Rebooting backend-lb machines (Carrenza only)
In order to safely reboot these machines you'll need access to vCloud Director, in order to switch traffic away from backend-lb-1 before rebooting it - all traffic goes through this machine unless it fails.
-
Reboot backend-lb-2 and wait for it to recover.
fab <environment> -H backend-lb-2.backend vm.reboot
Doing this may trigger a PagerDuty alert and trigger 5xx errors on Fastly.
- Find the IP addresses of backend-lb-1 and backend-lb-2 for the environment. They will be listed in this repo.
- Use vCloud Director to update the NAT rule to point to backend-lb-2.

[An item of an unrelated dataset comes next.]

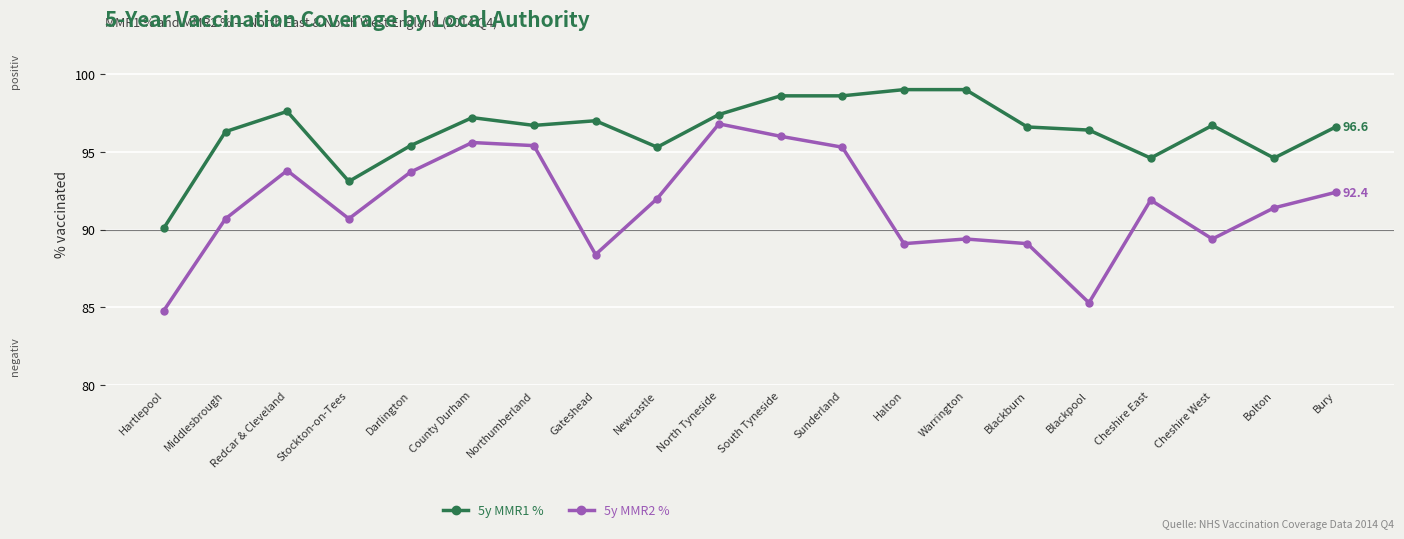

Which series changed the most between Sunderland and Blackburn?

5y MMR2 %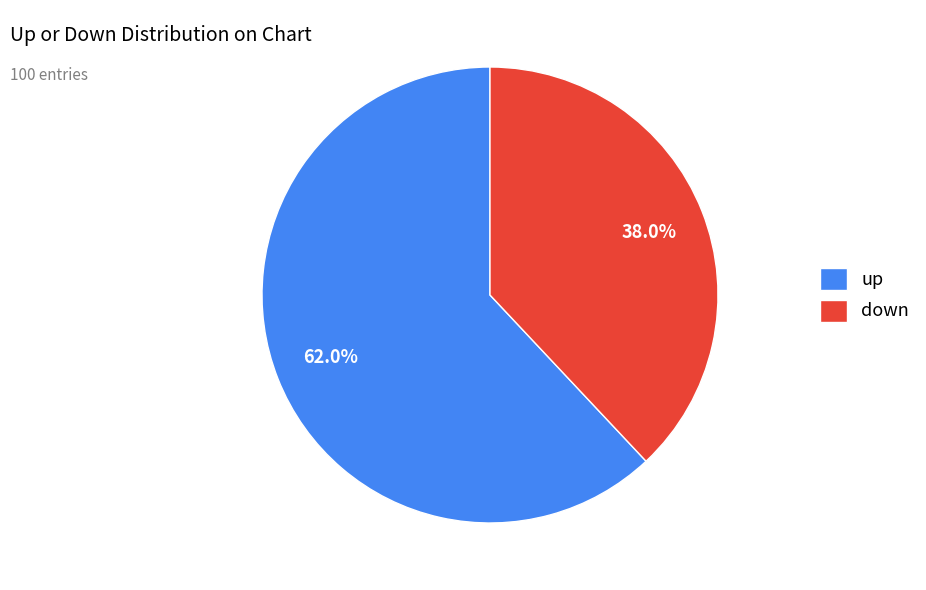

How many slices are in this pie chart?

2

- The Nat rule will be in this repo.
- Go to "Administration".
- Find 'GOV.UK Management' in the list of vdcs and click on it
- Select the "edge gateway" tab, right click on it and select "edge gateway services".
- Click the NAT tab.
- Find the rule corresponding to the rule defined in the vcloud-launcher file, and update the DNAT rules to point to the IP address of backend-lb-2 by clicking edit, and updating the "Translated (Internal) IP/range" field and click OK to save these rules.
-
Reboot backend-lb-1 and wait for it to recover
fab <environment> -H backend-lb-1.backend vm.reboot
- Use vCloud Director to update the NAT rule to point back to the IP address of backend-lb-1.
Rebooting MySQL backup machines (Carrenza only)
The MySQL backup machines create a file during the backup process. If that file exists, the machine isn't safe to reboot.
-
Check if the file exists:
fab <environment> -H mysql-backup-1.backend sdo:'test -e /var/lock/mysql-backup.lock'
-
If the file doesn't exist (that command returns non-0), reboot the machine:
fab <environment> -H mysql-backup-1.backend vm.reboot
Rebooting MySQL master and slave machines (Carrenza only)
Unless there are urgent updates to apply, these machines should not be rebooted during working hours in production. Applications write to the masters and read from the slaves (with the exception of the slave within the Disaster Recovery environment).
Reboots of these machines, in the production environment, should be organised by On Call staff.
They may be rebooted in working hours in the staging environment, however you should notify colleagues before doing so.
Rebooting Whitehall MySQL slave machines
The whitehall-mysql-slave-1 machine is used by the frontend component of Whitehall, so this'll be impacted when rebooting. The other whitehall-mysql-slave machines are not used by Whitehall frontend.
Rebooting PostgreSQL primary and standby machines (Carrenza only)
Unless there are urgent updates to apply, these machines should not be rebooted in production during working hours. Applications read and write to the primary machines, and some applications (e.g. Bouncer) read from the standby machines (with the exception of the slave within the Disaster Recovery environment).
Reboots of these machines, in the production environment, should be organised by On Call staff.
They may be rebooted in working hours in the staging environment, however you should notify colleagues before doing so.